Originally Posted By: eddiel4
I can add a little info to the brass "Shelhamer tie-down" story as I researched this very item for many years. I lived in Michigan and several friends and I collected his rifles. We always found these identical tie-downs on his rifles... with two exceptions. The first was rifles that were stamped D. Kilpatrick under the butt-plate and looked for all intensive purposes to be Shelhamers. These did not have the tie-down however were identical in lines (and workmanship) to Shelhamer. I had almost given up on understanding this when, by a stroke of luck, I came across a "D. Kilpatrick" living near Dowagiac Michigan. I was able to contact Dennis' daughter who told me the story. Dennis and Tom were very close personnel friends. Dennis was a local gunsmith who did very nice work and catered to the target/benchrest set. He did have some of his clients want him to build sporting or hunting rifles and he would do these in conjunction with Shelhamer who taught him inletting and shaping (I've taken two of these apart and they are beautifully inletted). From what I learned, these were done in Shelhamer's basement while the two worked together. Because Kilpatrick was a accuracy buff, he would begrudgingly make the concession to a tight barrel channel but not to a tie-down, so on his rifles they were to the best of my knowledge, never present. as a point of interest all the Kilpatrick rifles were checkered by Shelhamer. From what I gathered talking further with others still alive that knew Dennis (and Tom), he made something like a dozen rifles with Shelhamer designed stocks and all are stamped like Shelhamer did. These are lovely rifles and add something to a Shelhamer collection. Whenever you see what you are sure is a Shelhamer but doesn't have a tie-down you're probably looking at a Kilpatrick.

I mentioned two exceptions... until 3 years ago, I was sure that no Shelhamer went out that did not have his brass escutcheon present. On this very forum was a Shelhamer rifle, properly stamped with its number under the Niedner butt-plate and no tie-down.
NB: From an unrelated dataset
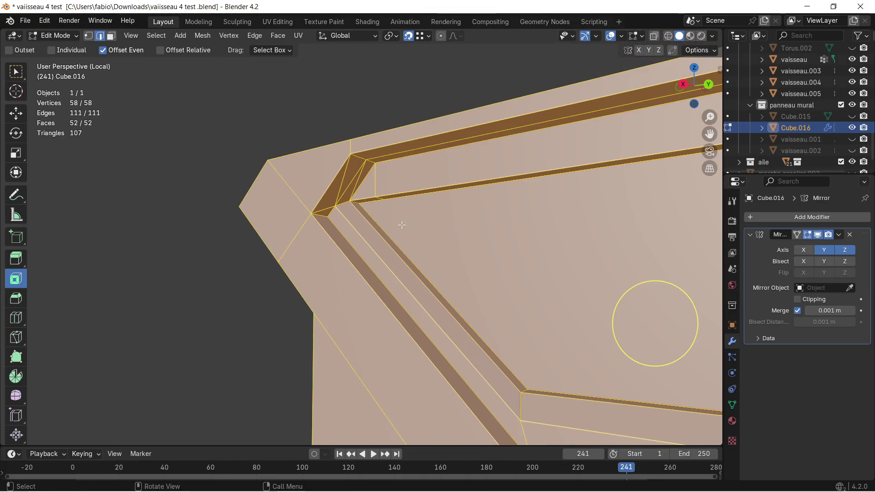
key("alt+a")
It was a quintessential Shelhamer with chin-strap, Schnabble fore-end and O'Dell pattern checkering (also the typical rich French walnut he used and I envy). I've looked at more than 50 Shelhamers and this photo came as a complete surprise! I guess this reinforces the old adage "never say never".

Thought you might find this interesting.


Yes, very interesting, thank you. The story I had heard was that Shelhamer did the stock work for Kilpatrick but it sounds like you have the straight scoop on it. I have seen one Kilpatrick gun, but I do not recall if it had the escutcheon or not.